“On my lavender, of course. Surely you do not think my work ends with cutting a wagonload of lavender? My work is just beginning.”
Wash unfolded the napkin and bit into a still-warm pancake of some sort, rolled-up and filled with something. Melted cheese. His belly was going to heaven.
“This morning,” she went on, “I sold ten wreaths to Monsieur Ness at the mercantile for ten cents each, and seventeen small sachets for five cents apiece.” She flashed him a proud smile.
“I have now almost two whole dollars!”
Wash couldn’t help grinning at the note of triumph in her voice. He took another, larger bite of the pancake. “What will you do with your earnings?”
Her eyes—those green-blue eyes that had pulled at him the first time he’d met her—blinked and widened until they looked like two lumps of turquoise. “Why, I will rent a house, of course. For Manette and me!”
“With two dollars? Jeanne, that’s not enough to—”
“But it will be. I am making more wreaths and…” Her voice trailed off. “You do not think I can rent a house?”
Wash reached for another napkin-wrapped pancake. “I started to say no, but I’ve watched you for the last seven days and I’d guess you can do pretty much anything you set your mind to.”
The oddest look came over her face, half questioning, half challenging. Instantly her expression altered. He’d give two dollars just to know what she was thinking.
“Alors,” she said thoughtfully. “I am glad you think so.”
“What do you call these pancake-things?” he asked quickly. “Sure taste good.”
“They are called fromagettes. Little cheeses. You make a thin pancake and roll—” She bit off the words. He was staring at her mouth with a strange expression, as if he wanted to—
Jeanne’s throat closed. He wanted to kiss her! Oh, yes, please yes. She wanted him to. She rested her eating hand in her lap and leaned toward him.
“Jeanne,” he said, his voice low.
“Oui?” She held her breath, waiting.
“All I’ve thought about the past two days is you. Making love to you. And I don’t think—”
She released a sigh. “Rooney said something very wise last night. He said, ‘Don’t think.’”
Wash stood up suddenly and turned his back. “Tell Rooney to mind his own business.”
She thought for a long minute. In the quiet she could hear the cry of a hawk soaring overhead, mingled with the murmur of wind in the treetops. Finally she rose and moved toward him, so close his ragged breathing was audible.
She raised her hand, rested her palm against his back. “Perhaps we should not talk. Perhaps between us silence is enough.”
He turned and she stepped into his arms. He kissed her until she grew dizzy, until the rasp of his breath against her temple made her weak with wanting. And then he set her away from him.
“I have to get back to work,” he said, his voice rough. He began to gather up the picnic remains and the tablecloth and stuff them into the hamper.
“Mon Dieu,” she said to fill the awkward silence. “For a large man you have a very small appetite.”
For the rest of the day Wash drove himself and his Chinese crew, without mercy. The tough, wiry Celestials easily weathered the grinding hours spent hacking the brush and trees away from the planned rail bed. They smoothed it level, or as level as it could get considering the required angle of descent into the valley.
Wash himself took down the three remaining fir trees on the sloping hillside. He didn’t have to help out, he just needed to work off the steam he’d built up trying to keep his hands off Jeanne.
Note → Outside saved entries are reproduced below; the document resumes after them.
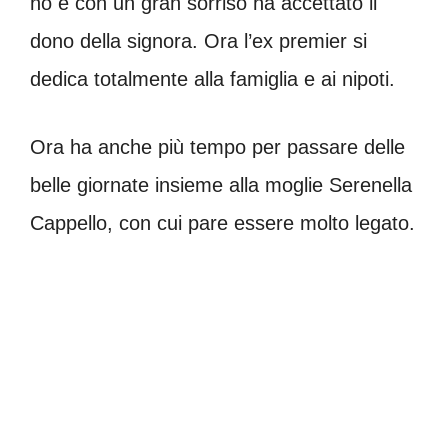
no e con un gran sorriso ha accettato il
dono della signora. Ora l’ex premier si
dedica totalmente alla famiglia e ai nipoti.
Ora ha anche più tempo per passare delle
belle giornate insieme alla moglie Serenella
Cappello, con cui pare essere molto legato.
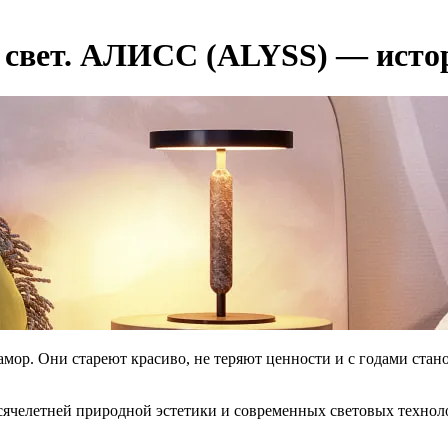
 свет. АЛИСС (ALYSS) — истор
рамор. Они стареют красиво, не теряют ценности и с годами ста
сячелетней природной эстетики и современных световых технол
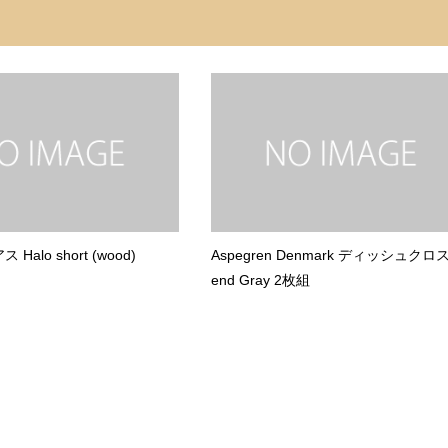
 Halo short (wood)
Aspegren Denmark ディッシュクロス 
end Gray 2枚組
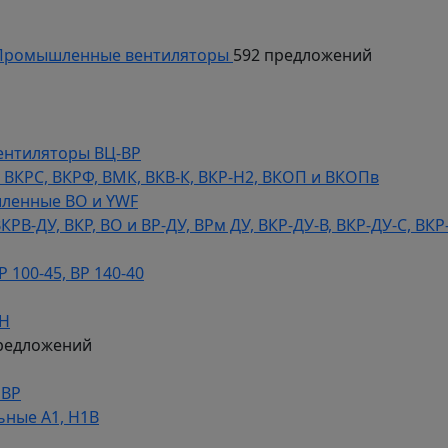
ромышленные вентиляторы
592 предложений
ентиляторы ВЦ-ВР
КРС, ВКРФ, ВМК, ВКВ-К, ВКР-Н2, ВКОП и ВКОПв
ленные ВО и YWF
В-ДУ, ВКР, ВО и ВР-ДУ, ВРм ДУ, ВКР-ДУ-В, ВКР-ДУ-С, ВКР
100-45, ВР 140-40
ДН
редложений
НВР
ьные А1, Н1В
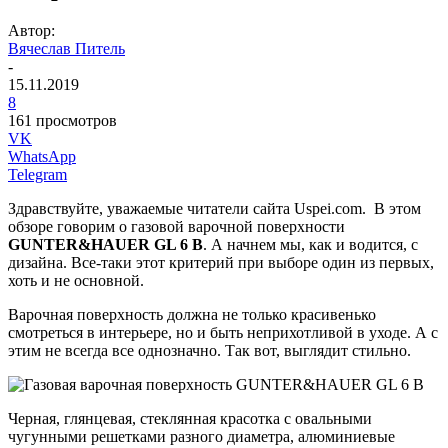
Автор:
Вячеслав Питель
-
15.11.2019
8
161 просмотров
VK
WhatsApp
Telegram
Здравствуйте, уважаемые читатели сайта Uspei.com. В этом
обзоре говорим о газовой варочной поверхности
GUNTER&HAUER GL 6 B
. А начнем мы, как и водится, с
дизайна. Все-таки этот критерий при выборе один из первых,
хоть и не основной.
Варочная поверхность должна не только красивенько
смотреться в интерьере, но и быть неприхотливой в уходе. А с
этим не всегда все однозначно. Так вот, выглядит стильно.
Черная, глянцевая, стеклянная красотка с овальными
чугунными решетками разного диаметра, алюминиевые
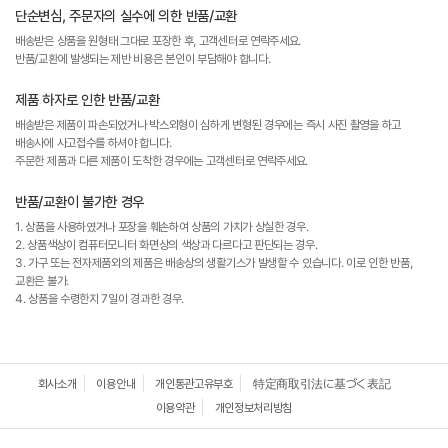
단순변심, 주문자의 실수에 의한 반품/교환
배송받은 상품을 원형태 그대로 포장한 후, 고객센터로 연락주세요.
반품/교환에 발생되는 제반 비용은 본인이 부담해야 합니다.
제품 하자로 인한 반품/교환
배송받은 제품이 파손되었거나 박스외형이 심하게 변형된 경우에는 즉시 사진 촬영을 하고
배송사에 사고접수를 하셔야 합니다.
주문한 제품과 다른 제품이 도착한 경우에는 고객센터로 연락주세요.
반품/교환이 불가한 경우
1. 상품을 사용하였거나 포장을 훼손하여 상품의 가치가 상실한 경우.
2. 상품색상이 컴퓨터모니터 화면상의 색상과 다르다고 판단되는 경우.
3. 가구 또는 전자제품외의 제품은 배송상의 생활기스가 발생할 수 있습니다. 이로 인한 반품,
교환은 불가.
4. 상품을 수령한지 7일이 경과한 경우.
회사소개
이용안내
개인통관고유부호
特定商取引法に基づく表記
이용약관
개인정보처리방침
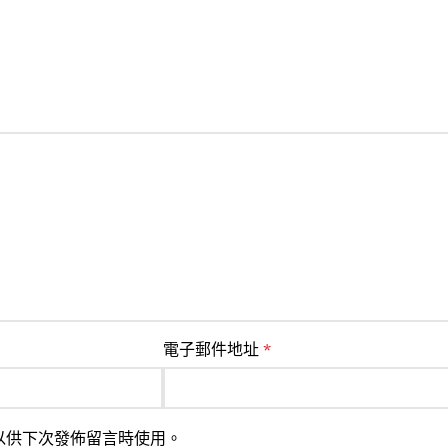
電子郵件地址
*
以供下次發佈留言時使用。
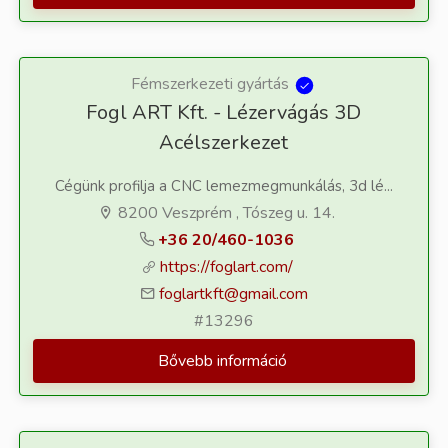
Fémszerkezeti gyártás
Fogl ART Kft. - Lézervágás 3D
Acélszerkezet
Cégünk profilja a CNC lemezmegmunkálás, 3d lé...
8200 Veszprém , Tószeg u. 14.
+36 20/460-1036
https://foglart.com/
foglartkft@gmail.com
#13296
Bővebb információ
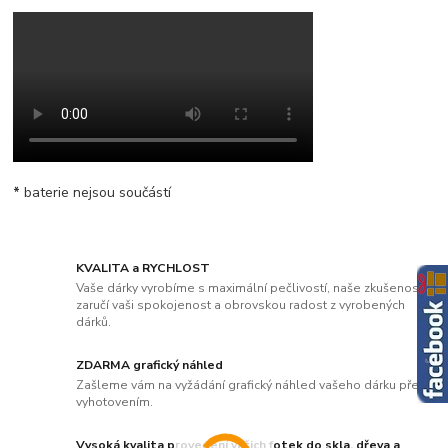
*
baterie nejsou součástí
KVALITA a RYCHLOST
Vaše dárky vyrobíme s maximální pečlivostí, naše zkušenosti
zaručí vaši spokojenost a obrovskou radost z vyrobených
dárků.
ZDARMA grafický náhled
Zašleme vám na vyžádání grafický náhled vašeho dárku před
vyhotovením.
Vysoká kvalita provedení vašich fotek do skla, dřeva a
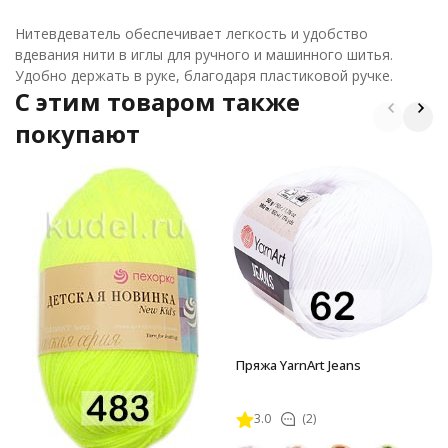
Нитевдеватель обеспечивает легкость и удобство
вдевания нити в иглы для ручного и машинного шитья.
Удобно держать в руке, благодаря пластиковой ручке.
C этим товаром также
покупают
Пряжа YarnArt Jeans
3.0
(2)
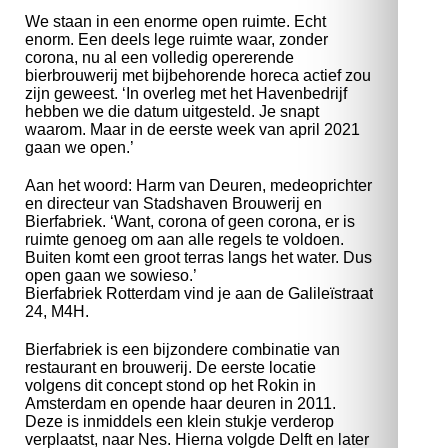
We staan in een enorme open ruimte. Echt
enorm. Een deels lege ruimte waar, zonder
corona, nu al een volledig opererende
bierbrouwerij met bijbehorende horeca actief zou
zijn geweest. ‘In overleg met het Havenbedrijf
hebben we die datum uitgesteld. Je snapt
waarom. Maar in de eerste week van april 2021
gaan we open.’
Aan het woord: Harm van Deuren, medeoprichter
en directeur van Stadshaven Brouwerij en
Bierfabriek. ‘Want, corona of geen corona, er is
ruimte genoeg om aan alle regels te voldoen.
Buiten komt een groot terras langs het water. Dus
open gaan we sowieso.’
Bierfabriek Rotterdam vind je aan de Galileïstraat
24, M4H.
Bierfabriek is een bijzondere combinatie van
restaurant en brouwerij. De eerste locatie
volgens dit concept stond op het Rokin in
Amsterdam en opende haar deuren in 2011.
Deze is inmiddels een klein stukje verderop
verplaatst, naar Nes. Hierna volgde Delft en later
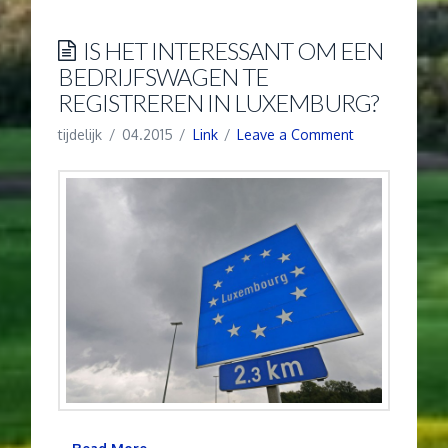
IS HET INTERESSANT OM EEN
BEDRIJFSWAGEN TE
REGISTREREN IN LUXEMBURG?
tijdelijk
04.2015
Link
Leave a Comment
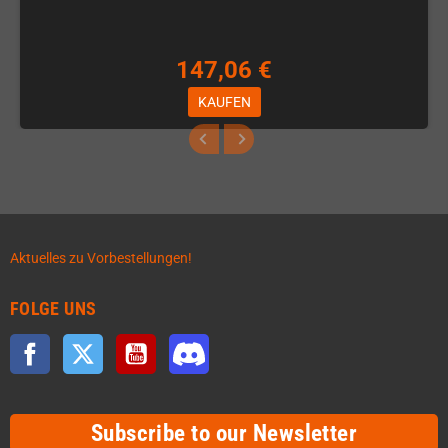
147,06 €
KAUFEN
Aktuelles zu Vorbestellungen!
FOLGE UNS
Facebook
Twitter
YouTube
Discord
Subscribe to our Newsletter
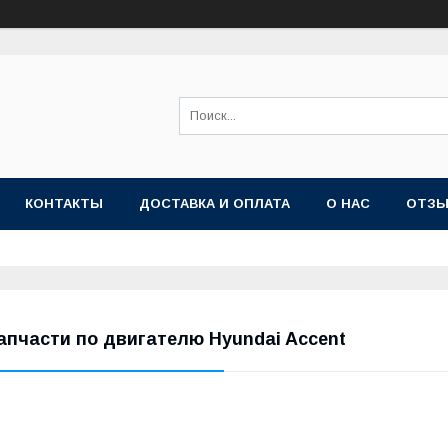
КОНТАКТЫ
ДОСТАВКА И ОПЛАТА
О НАС
ОТЗ
апчасти по двигателю Hyundai Accent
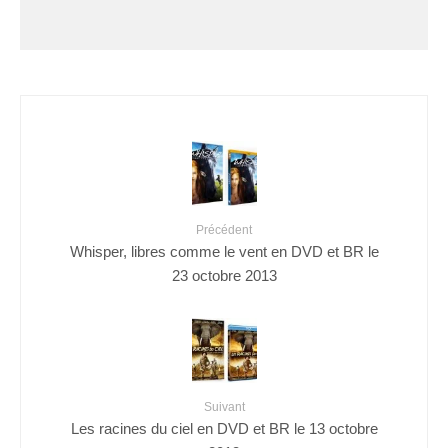
Précédent
Whisper, libres comme le vent en DVD et BR le
23 octobre 2013
Suivant
Les racines du ciel en DVD et BR le 13 octobre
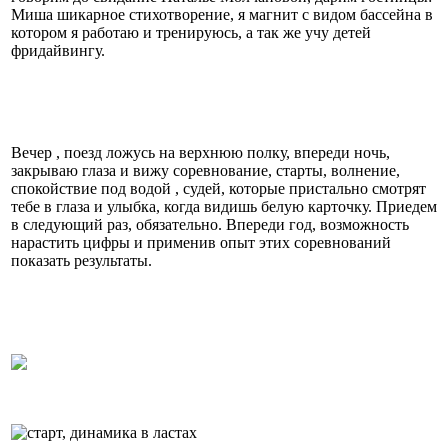
Миша шикарное стихотворение, я магнит с видом бассейна в
котором я работаю и тренируюсь, а так же учу детей
фридайвингу.
Вечер , поезд ложусь на верхнюю полку, впереди ночь,
закрываю глаза и вижу соревнование, старты, волнение,
спокойствие под водой , судей, которые пристально смотрят
тебе в глаза и улыбка, когда видишь белую карточку. Приедем
в следующий раз, обязательно. Впереди год, возможность
нарастить цифры и применив опыт этих соревнований
показать результаты.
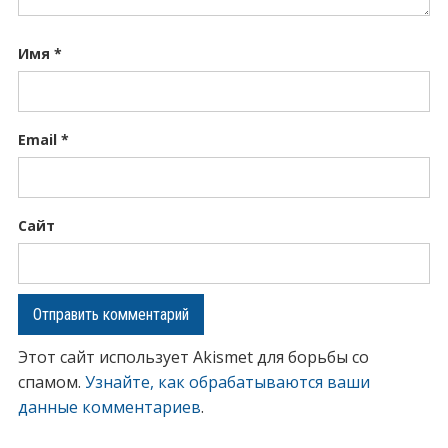
Имя
*
Email
*
Сайт
Этот сайт использует Akismet для борьбы со
спамом.
Узнайте, как обрабатываются ваши
данные комментариев
.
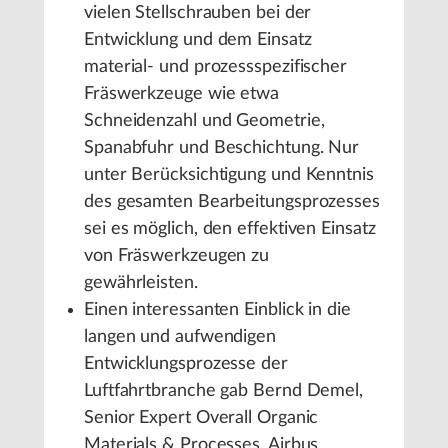
vielen Stellschrauben bei der
Entwicklung und dem Einsatz
material- und prozessspezifischer
Fräswerkzeuge wie etwa
Schneidenzahl und Geometrie,
Spanabfuhr und Beschichtung. Nur
unter Berücksichtigung und Kenntnis
des gesamten Bearbeitungsprozesses
sei es möglich, den effektiven Einsatz
von Fräswerkzeugen zu
gewährleisten.
Einen interessanten Einblick in die
langen und aufwendigen
Entwicklungsprozesse der
Luftfahrtbranche gab Bernd Demel,
Senior Expert Overall Organic
Materials & Processes, Airbus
He leaned on his ax handle and watched the last evergreen tilt, then crack and smash onto the ground with a whump that made the earth tremble. Before he could shoulder his ax, the little figures in floppy blue pajamas were crawling over the felled tree, limbing it up like energetic ants. They cut it into six-foot lengths, split them and laid them crosswise on the cleared roadbed, flat side up. Wash counted the number of ties as he worked his way down the incline, figuring out how many iron rails would be needed to lay track the next day.
The Chinese worked without stopping. Amazing men. He understood now why Sykes had hired them; when this line was completed, Sam and his boys would be sent to the Sierras as graders and powder-monkeys to blast tunnels into the rock.
Late in the day he watched the crew lay track right up to the valley rim, and it was a sight to see. A flat car behind the rolling bunkhouse carried rails to within a hundred yards of the site, then the rails were loaded onto an iron-wheeled cart which was pushed to the end of the tracks. It took eight of the wiry men to hoist one length of iron clear of the cart and drop it in place, right side up. A second team swarmed over it, pounding spikes which fastened the rail to the split-wood tie underneath.